Logan Horne, a mother of seven from Falls Church, Virginia, has been involved in the pro-life movement since she was a child. Now as a parent, she feels like part of her duty is to prepare her children for
the real world—a world in which abortion is often celebrated.
“I’m sure that everyone has their challenges raising children with certain values,” Horne said as all of her children joined her in the Life Chain along the Potomac River. “And I think that I used to be afraid of that. I felt like I needed to protect my children and create a little bubble. But I don’t feel that way anymore. I feel like I want to prepare them for the world—the actual world we’re living in.
“… I think the message from the mainstream culture for your children is that you’re an outlier if you’re pro-life,” she continued. “As a parent I really want to show my kids that we’re not outliers. There’s a lot of us.”
Brendan, a senior at Cornell University in New York and a member of SFLA, said that though he’s in the ideological minority on his Ivy League campus, the views he and his pro-life friends hold are representative of half the country.

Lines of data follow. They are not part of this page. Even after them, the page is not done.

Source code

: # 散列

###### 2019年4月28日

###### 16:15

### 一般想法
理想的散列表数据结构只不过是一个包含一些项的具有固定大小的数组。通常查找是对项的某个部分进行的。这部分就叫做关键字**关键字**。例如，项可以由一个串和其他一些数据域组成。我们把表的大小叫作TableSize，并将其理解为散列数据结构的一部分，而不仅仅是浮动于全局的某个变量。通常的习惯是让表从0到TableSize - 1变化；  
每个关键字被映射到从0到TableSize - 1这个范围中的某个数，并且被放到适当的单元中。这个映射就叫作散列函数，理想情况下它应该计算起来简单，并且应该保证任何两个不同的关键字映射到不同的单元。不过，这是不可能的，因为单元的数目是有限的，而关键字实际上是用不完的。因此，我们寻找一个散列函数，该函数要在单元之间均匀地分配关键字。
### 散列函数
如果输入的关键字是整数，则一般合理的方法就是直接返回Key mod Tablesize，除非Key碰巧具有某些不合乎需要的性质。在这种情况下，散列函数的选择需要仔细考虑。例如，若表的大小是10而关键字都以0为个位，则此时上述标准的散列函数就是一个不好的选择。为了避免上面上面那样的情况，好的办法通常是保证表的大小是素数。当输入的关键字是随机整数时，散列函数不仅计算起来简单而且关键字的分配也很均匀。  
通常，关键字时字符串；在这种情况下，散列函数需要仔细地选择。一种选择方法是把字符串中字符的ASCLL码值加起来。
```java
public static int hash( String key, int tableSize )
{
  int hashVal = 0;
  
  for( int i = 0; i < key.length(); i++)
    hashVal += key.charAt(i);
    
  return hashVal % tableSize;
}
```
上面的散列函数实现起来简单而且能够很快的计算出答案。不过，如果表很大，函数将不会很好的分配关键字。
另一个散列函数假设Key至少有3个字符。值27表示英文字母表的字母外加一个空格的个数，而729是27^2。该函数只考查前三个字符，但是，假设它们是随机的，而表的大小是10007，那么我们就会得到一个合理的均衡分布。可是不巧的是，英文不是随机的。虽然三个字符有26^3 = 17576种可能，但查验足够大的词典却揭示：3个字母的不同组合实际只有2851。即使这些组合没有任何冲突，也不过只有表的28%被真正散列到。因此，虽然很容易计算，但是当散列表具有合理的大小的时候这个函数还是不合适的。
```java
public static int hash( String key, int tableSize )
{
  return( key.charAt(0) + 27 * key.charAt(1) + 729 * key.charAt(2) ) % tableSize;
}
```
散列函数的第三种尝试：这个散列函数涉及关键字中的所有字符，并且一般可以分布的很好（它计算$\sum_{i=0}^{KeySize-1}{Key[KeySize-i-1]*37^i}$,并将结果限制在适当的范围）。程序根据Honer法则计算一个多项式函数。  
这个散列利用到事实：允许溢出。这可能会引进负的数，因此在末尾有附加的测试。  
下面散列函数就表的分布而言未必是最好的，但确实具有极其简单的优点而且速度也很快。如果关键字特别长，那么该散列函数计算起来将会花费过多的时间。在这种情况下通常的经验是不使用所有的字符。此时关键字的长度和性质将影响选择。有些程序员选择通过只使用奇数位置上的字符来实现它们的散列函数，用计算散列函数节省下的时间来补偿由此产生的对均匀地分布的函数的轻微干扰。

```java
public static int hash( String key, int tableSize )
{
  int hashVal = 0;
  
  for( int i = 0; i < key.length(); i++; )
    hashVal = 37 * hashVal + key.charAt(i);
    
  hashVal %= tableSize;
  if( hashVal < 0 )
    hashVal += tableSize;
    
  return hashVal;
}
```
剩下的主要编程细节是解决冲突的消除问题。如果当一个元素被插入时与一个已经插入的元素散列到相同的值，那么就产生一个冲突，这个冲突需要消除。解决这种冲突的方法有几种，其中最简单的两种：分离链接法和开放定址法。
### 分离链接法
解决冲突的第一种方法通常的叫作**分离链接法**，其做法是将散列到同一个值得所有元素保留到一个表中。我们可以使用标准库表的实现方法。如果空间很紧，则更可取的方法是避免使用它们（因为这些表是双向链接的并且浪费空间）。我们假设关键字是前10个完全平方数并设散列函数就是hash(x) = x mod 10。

And when feeling discouraged, Brendan said he often turns to Matthew 10:16: “I am sending you out as sheep in the midst of wolves, so be wise as serpents and innocent as doves” (ESV).
His friend Kat, also a student at Cornell, encouraged pro-lifers who feel ostracized on campus to find a good community.
“It’s true that you’re not alone. Finding that community really helps you understand your own beliefs, and community members can encourage you and strengthen you,” she said. “I think the other thing is just praying for boldness and really praying for God to give you the courage to stand up for what is right, even if you are alone.”
Prayer Changes Things
In addition to praying for boldness, Abby Johnson said we need to be praying for President Biden and Vice President Harris.
“We need to be praying that they fall in line with God’s Word and His commandments on the sanctity of human life, on traditional marriage, on His plan for family—because they are out of sync on those issues,” she said. “God’s hand touched my life and my heart, and I know that He can touch theirs as well.”
While Christians need to be praying for their leaders, they also need to be praying for the church. During the livestream before the in-person March commenced, BGEA’s Cissie Graham Lynch offered this prayer: “Lord, I pray for the church that we would be united—we would be united with love, we would be united with truth—to face this issue because this issue breaks Your heart. And I pray that as a church our heart will be broken by the things that break Your heart.”
Though the 48th March for Life may not have been what most people expected, pro-lifers proved that they’re resilient and innovative no matter the circumstance.
“We often think we understand how things are going,” said Mancini, “but we forget that this is all within God’s plan. What’s happening may not make sense to us, but we can pray for God to open our eyes and help us understand our role. Sometimes He works in ways that are so mysterious.”